ABOUT THIS TASK - Exactly as written, set down the lines from the top of the entries through the line bearing "right back paw: (295, 540)", with every picture left out.

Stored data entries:
---+---

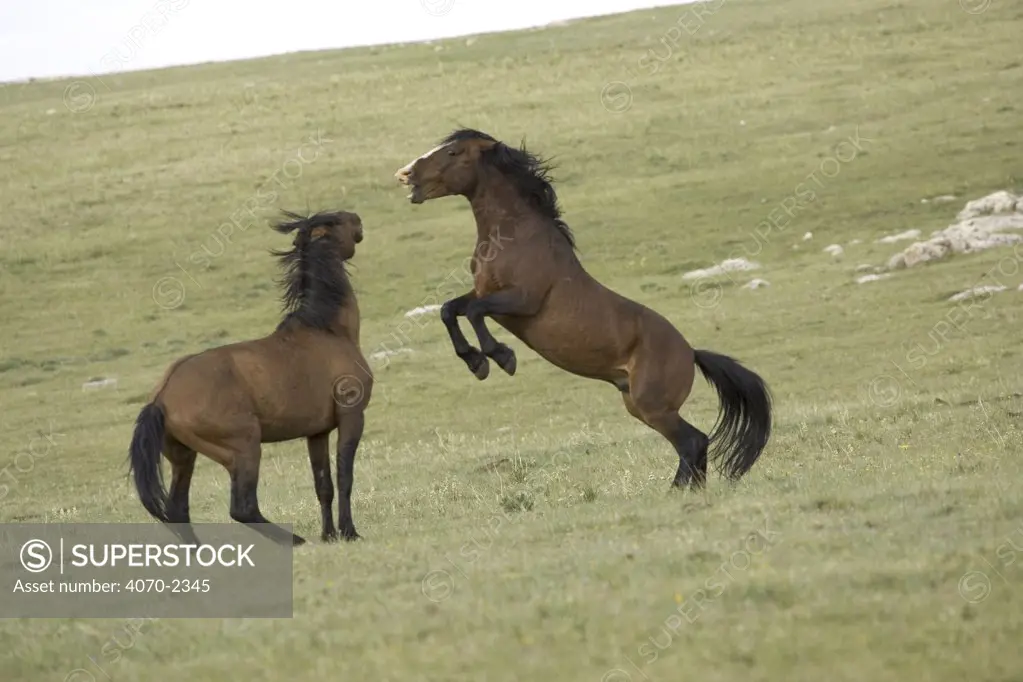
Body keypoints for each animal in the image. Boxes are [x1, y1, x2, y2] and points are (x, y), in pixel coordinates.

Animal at [127, 210, 374, 548]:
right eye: (335, 220)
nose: (357, 218)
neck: (328, 330)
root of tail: (162, 397)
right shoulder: (351, 416)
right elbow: (344, 476)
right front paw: (349, 533)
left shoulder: (317, 432)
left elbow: (323, 485)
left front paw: (329, 535)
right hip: (245, 448)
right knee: (242, 507)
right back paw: (295, 540)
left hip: (183, 458)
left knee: (178, 509)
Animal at [394, 129, 769, 490]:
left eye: (453, 152)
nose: (407, 175)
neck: (513, 235)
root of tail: (690, 352)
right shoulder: (483, 294)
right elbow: (450, 310)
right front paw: (475, 362)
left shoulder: (520, 301)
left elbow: (474, 313)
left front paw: (499, 358)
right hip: (638, 406)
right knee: (693, 443)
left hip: (653, 406)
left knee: (693, 441)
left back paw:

---+---

ANSWER TO THE EXERCISE -
Body keypoints for each animal in the image. Boxes are [x1, y1, x2, y2] and points are (x, y), in pixel coordinates.

Animal at [127, 210, 374, 548]:
right eye: (335, 220)
nose: (357, 218)
neck: (328, 330)
root of tail: (162, 397)
right shoulder: (351, 416)
right elbow: (344, 476)
right front paw: (349, 533)
left shoulder: (317, 432)
left elbow: (323, 485)
left front paw: (329, 535)
right hip: (245, 448)
right knee: (242, 507)
right back paw: (295, 540)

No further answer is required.